◆ EXERCISE INSTRUCTIONS ◆
Translate this sentence from the text below on automated subtitle generation into Spanish: "Manual subtitle creation may also lead to delays in content release and increased production expenses."

◆ SUPPLIED TEXT ◆
>> START
Subtitle information generation for multimedia content has become increasingly important as the volume of audio and video content grows exponentially. While traditional methods relied on time-consuming and costly manual transcription, automated speech recognition technologies have emerged as potential solutions to streamline the process. However, current techniques may face numerous challenges that impact their effectiveness and reliability. These challenges may include varied accuracy due to factors, such as, poor audio quality, background noise, diverse accents, and regional dialects. Furthermore, the need to handle non-speech audio elements like music, sound effects, and ambient sounds, as well as accurately identify and attribute dialogue to multiple speakers, may add layers of complexity to the subtitle information generation process. The management of subtitle files across various formats and delivery platforms, including streaming services, broadcast media, and on-demand content, may further complicate the workflow. These multifaceted challenges may underscore an ongoing need for innovative and robust solutions in the field of subtitle information generation.

In order to address the above requirements, the present disclosure addresses limitations of conventional subtitle information generation methods, which often rely on manual processes that are time-consuming, costly, and prone to errors. Manual subtitle creation may also lead to delays in content release and increased production expenses. In contrast, the disclosed electronic device may automate the subtitle information generation process, that may potentially reduce turnaround times and costs and also improve accuracy and consistency. Additionally, the electronic device may implement a cloud-native microservice architecture for subtitle information generation. The electronic device may allow for better scalability, fault tolerance, and easier updates compared to existing monolithic subtitle systems. The microservices may handle various aspects of subtitle information generation, such as speech detection, speech recognition, speaker identification, profanity detection, and non-speech event classification. In some cases, the electronic device may include a feedback loop to fine-tune machine learning models based on human-verified subtitles. The microservice feature may enable continuous improvement of subtitle quality over time, that may potentially reduce a need for extensive manual editing and verification in the future. Further, the electronic device may support processing of full-length movie files, that may address the needs of media content providers dealing with large-scale subtitle information generation tasks. A capability of processing larger files may particularly be beneficial for streaming services, broadcasters, and other content distributors who handle a high volume of multimedia content. Based on a combination of advanced AI techniques with a flexible, cloud-native architecture, the disclosed electronic device may offer a comprehensive solution for automated subtitle information generation that may addresses the evolving needs of the media industry.
>> END
◆ STORED ROWS ◆
>> START
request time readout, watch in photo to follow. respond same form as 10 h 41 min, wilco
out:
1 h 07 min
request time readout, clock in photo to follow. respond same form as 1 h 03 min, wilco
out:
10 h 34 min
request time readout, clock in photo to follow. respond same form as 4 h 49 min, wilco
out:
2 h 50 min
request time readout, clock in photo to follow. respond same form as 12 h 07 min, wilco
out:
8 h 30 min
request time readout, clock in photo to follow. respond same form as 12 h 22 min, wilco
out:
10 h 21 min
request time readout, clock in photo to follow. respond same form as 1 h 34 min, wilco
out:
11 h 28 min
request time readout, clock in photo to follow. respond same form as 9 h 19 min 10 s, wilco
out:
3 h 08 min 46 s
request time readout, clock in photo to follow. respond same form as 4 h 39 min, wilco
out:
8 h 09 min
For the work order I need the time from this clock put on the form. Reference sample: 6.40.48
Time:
>> END
◆ EXPECTED OUTPUT ◆
La creación manual de subtítulos también puede provocar retrasos en el lanzamiento de contenidos y un aumento de los gastos de producción.